GIVEN PROBLEM 1:
Answer these questions using the passage on 2.5D-PDGEMM.
(a) Which two 2D algorithms does it name as examples?
(b) Up to how many nodes on the K computer did the previous study analyze performance?
(c) Which organization hosts the Oakforest-PACS system?
GIVEN PROBLEM 2: Supply what comes next in the passage on 2.5D-PDGEMM, starting after its last line.

For PDGEMM, the 2.5D algorithm (2.5D-PDGEMM) has been proposed as a communication-avoiding algorithm [4] that assumes a 2D distribution of matrices stacked and duplicated vertically in a 3D process grid (the 2.5D distribution). The 2.5D algorithm decreases the number of the computational steps of the 2D algorithms (e.g., Cannon and SUMMA) by parallelizing the steps by utilizing the redundancy of the matrices in the 2.5D distribution, unlike the conventional PDGEMM, which uses 2D algorithms that are computed in parallel only by utilizing the 2D data parallelism of the matrices. Thus, if the 2.5D algorithm is used to compute matrices distributed in a 2D process grid with a 2D distribution, as executed by ScaLAPACK PDGEMM, the matrices must be redistributed from 2D to 2.5D. The implementation and performance of 2.5D-PDGEMM have been featured in several studies [1, 3, 4]; however, so far, these studies have not addressed the 2D compatibility.

We expect that such a 2D compatibility would be required so that, in the future, applications using the conventional PDGEMM would be able to achieve good strong scalability on highly parallel systems. Our previous study proposed a 2D-compatible 2.5D-PDGEMM implementation that computes matrices distributed on a 2D process grid with a 2D distribution and analyzed the performance of up to 16384 nodes on the K computer [2]. This implementation outperformed conventional 2D implementations, including the ScaLAPACK PDGEMM, in terms of strong scaling, even when the cost of the matrix redistribution between 2D and 2.5D was included.

This paper presents the results of our 2D-compatible 2.5D-PDGEMM implementation on the Oakforest-PACS system, which is a Xeon Phi 7200-series (codenamed Knights Landing) based cluster hosted by the Joint Center for Advanced High Performance Computing (JCAHPC), Japan. The system is equipped with 8208 Xeon Phi processors and was ranked numer six on the TOP500 list in November 2016. Our study used 8192 of the processors to assess the performance and effectiveness of the 2D-compatible 2.5D-PDGEMM on Xeon Phi-based supercomputers.

Fig. 1.

(Dataset entries)

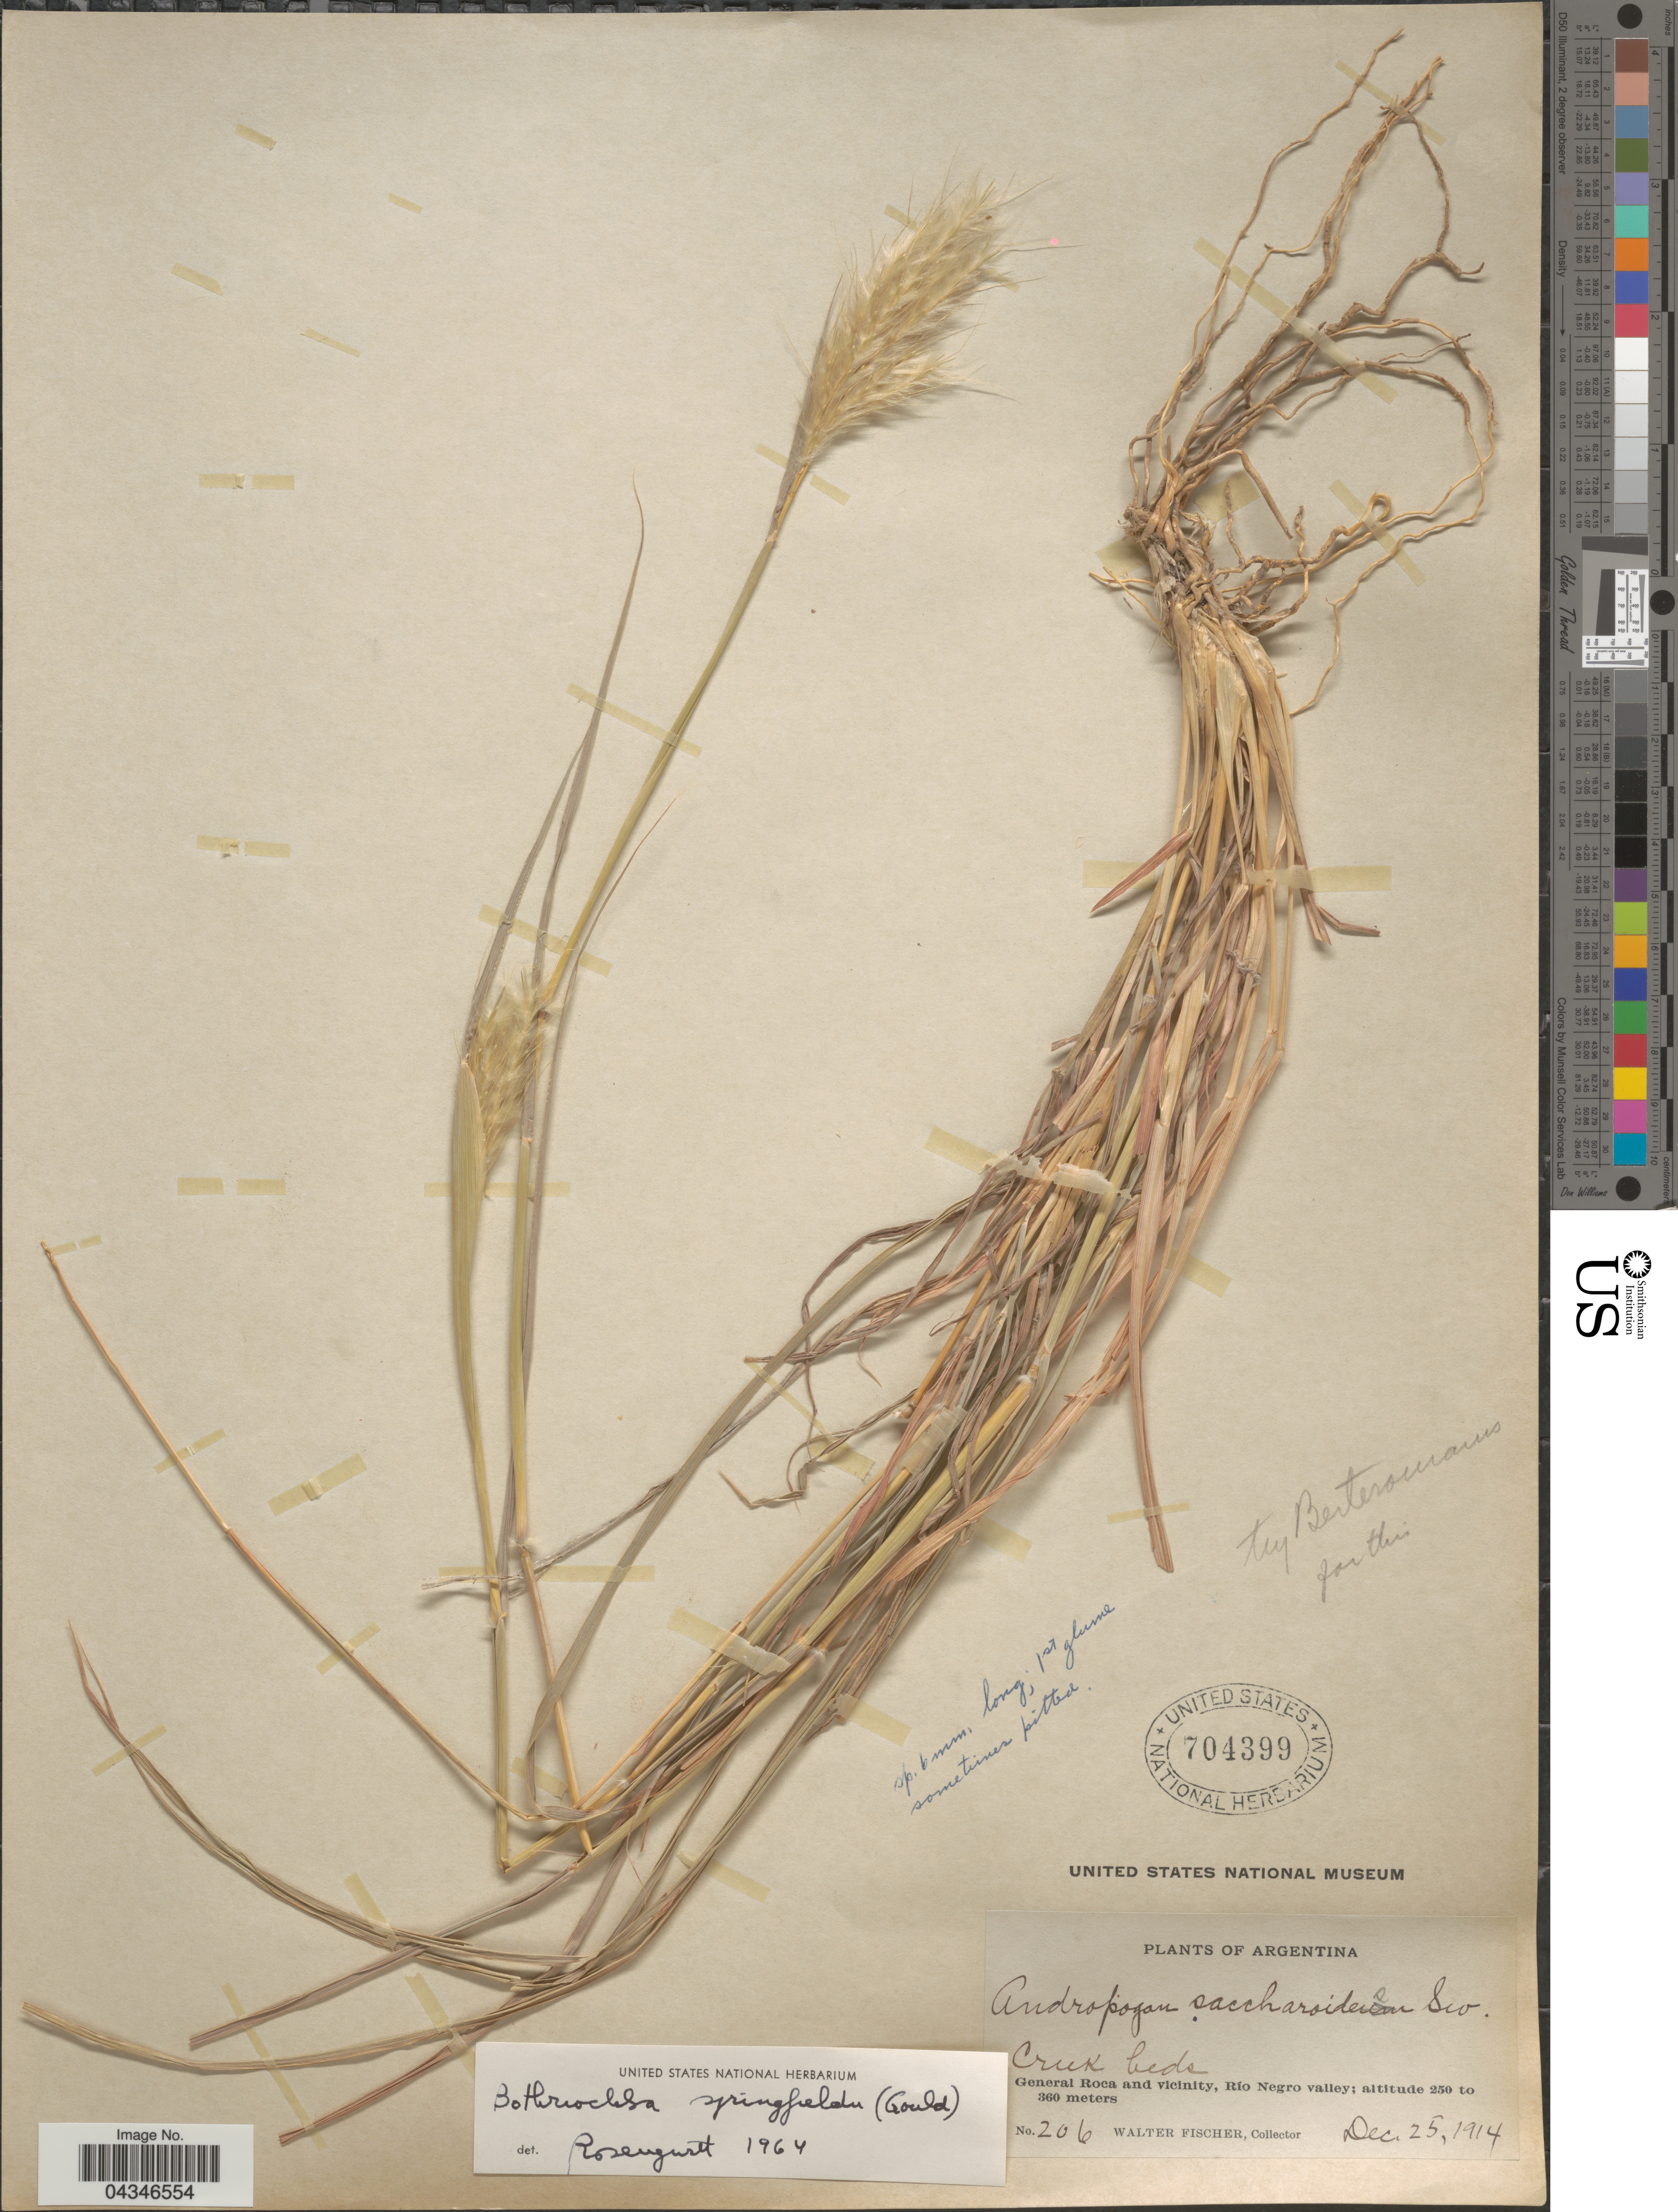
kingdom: Plantae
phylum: Tracheophyta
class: Liliopsida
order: Poales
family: Poaceae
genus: Andropogon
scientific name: Andropogon springfieldii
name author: Gould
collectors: W. Fischer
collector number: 206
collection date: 1914-12-25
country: Argentina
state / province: Rio Negro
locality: General Roca and vicinity, Río Negro valley.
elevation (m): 250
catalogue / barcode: US 704399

EXERCISE OUTPUT 1:
(a) Cannon and SUMMA
(b) 16384 nodes
(c) The Joint Center for Advanced High Performance Computing (JCAHPC), Japan

EXERCISE OUTPUT 2:
figure 1

Implementation of 2D-compatible 2.5D-PDGEMM

2 Implementation

Our 2D-compatible 2.5D-PDGEMM is based on the SUMMA algorithm [5] and computes \(C=\alpha AB + \beta C\), where \(\alpha \) and \(\beta \) are scalar values, and whereas AB, and C are dense matrices distributed on a 2D process grid with a 2D block distribution. For simplicity, our current implementation only supports square matrices, a square process grid, and a 2D block distribution. Figure 1 summarizes our implementation. p corresponds to the total number of processes joining the computation and c corresponds to the stack size (duplication factor) of the 2.5D algorithm. Thus, the matrices are initially distributed on a 2D process grid of \(p=\sqrt{p}\times \sqrt{p}\) processes with a 2D distribution.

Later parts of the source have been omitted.